Harry Montevideo disputed student editors’ claims that professional staff would replace student editors, saying that the paper “does not plan to have these professionals assume the role of our student Editor in Chief.”

The paper’s editorial director, Ed Morales, is “a counselor, teacher, mentor, coordinator and manager … charged with helping students make smart content decisions prior to publication, particularly on stories, which involve issues of libel or standards of quality and ethics,” the statement said.

“It is not, nor has it ever been the intention of the board to censor student content,” Montevideo wrote. A meeting is scheduled for 2 p.m. Friday at the paper’s Athens offices to discuss the situation, and the public has been invited to attend.

The paper’s top editors quit en masse Wednesday after receiving a memo from a member of the paper’s independently incorporated board of directors. The memo detailed changes that include a new policy requiring content to be approved prior to publication by Morales, the paper’s non-student editorial director.

Polina Marinova, the former Red & Black editor-in-chief, said that student editors have been feeling pressure from board members and professional staff for the last month or so after 10 professional, non-student staff were hired. Editorial adviser Morales’ title was changed to editorial director and he was given expanded control, students said.

“Ed explained to me that he would read and be responsible for all the content that was to be published in print,” Marinova said in an interview Wednesday. “I thought this was a student-run paper. Why now?”

In addition to spelling out Morales’ new role, the memo also questions past coverage and directs students on types of content to run, advising the editors that “If in question, have more GOOD than BAD.”

Marinova found out about the memo Wednesday afternoon, after Morales contacted her and said the two needed to talk. The former editor said discussions with the paper’s professional staff left her feeling there was no chance the memo’s directives would be reversed.

Later that afternoon, Marinova met with editors, who decided to resign with her in protest. Within a few hours, the group had set up Twitter and Facebook accounts and a blog to tell its side of the story.

Morales and Montevideo did not return messages seeking comment.

The Red & Black
is editorially and financially independent from the University of Georgia. The paper officially separated from the university in 1980, when it formed The Red & Black Publishing Company, Inc., an arts and literature non-profit.

The non-profit is run by a 16-member board of directors, which includes Montevideo as well as two members of UGA’s journalism school.

According to the company’s 2011 IRS Form 990, the most recently available report, the paper reported $1.6 million in revenue and a little over $1 million in expenses between June 1, 2010 and May 31, 2011.

Montevideo was paid $189,545 in salary and other compensation, according to the 990 form.

A year ago, the paper announced it would drop its daily in favor of a weekly printed edition.
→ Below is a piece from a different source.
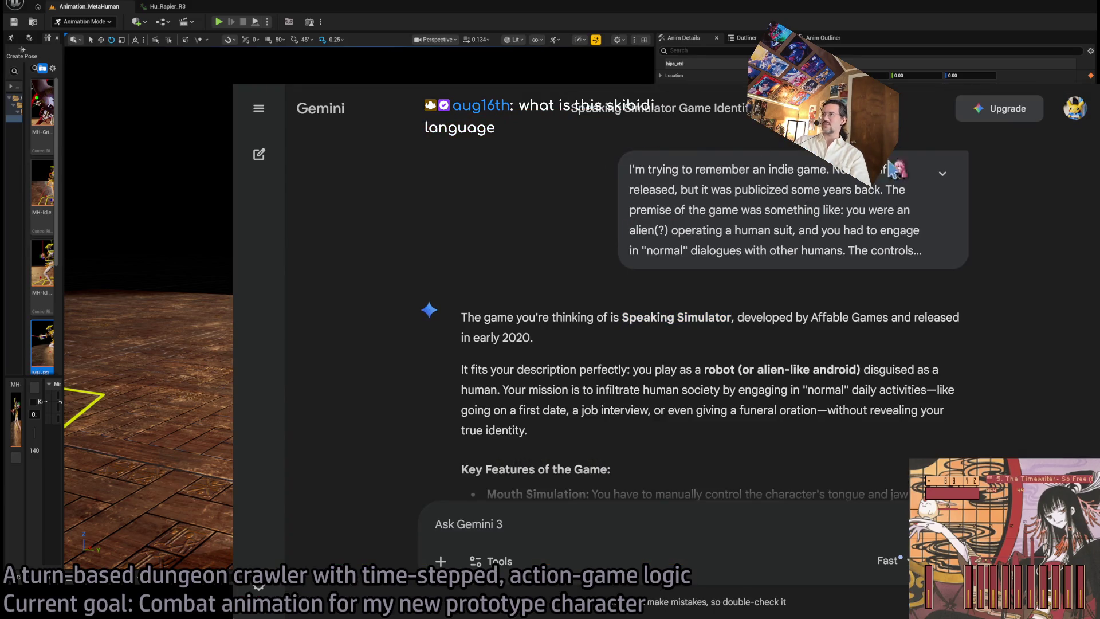
Delete the Speaking Simulator chat from Gemini's sidebar, confirm, then hide the browser
scroll(820, 337, down, 4)
scroll(595, 314, up, 4)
Montevideo told MediaShift at the time that the change was educationally, not financially, motivated.

“Our mission is to prepare students for the next level of journalism,” Montevideo said then. “And the next level of journalism is digital first. That’s the way it is. We wanted to see if there was a way to get the students to focus on the Internet, on the website, in a way they haven’t before. A daily print paper pretty much ties them into doing that daily miracle, as we call it, every day. If you take that away, they will be more inclined to think about the daily breaking news cycle on its own merits, instead of how they’re going to make it fit the space.”
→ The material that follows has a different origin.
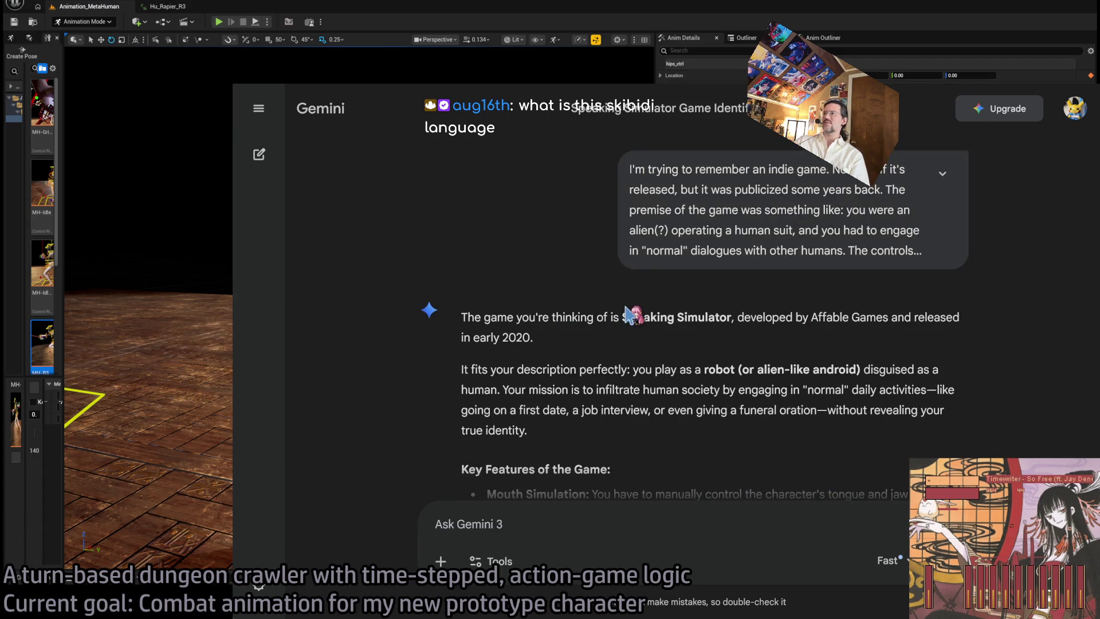
mouse_move(281, 131)
click(431, 297)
The board decided recently to reverse that decision and return to daily publishing, according to excerpts of an e-mail sent from Kent Middleton, a board member and the journalism department chair at UGA’s Grady College of Journalism and Mass Communication. It’s unclear what prompted the board’s decision to return to a daily schedule.

The Red & Black is a top award-winner among college papers. So far this year, reporters have taken home 10 national awards this year, and more than 50 in the past five years, according to a July article published by the paper.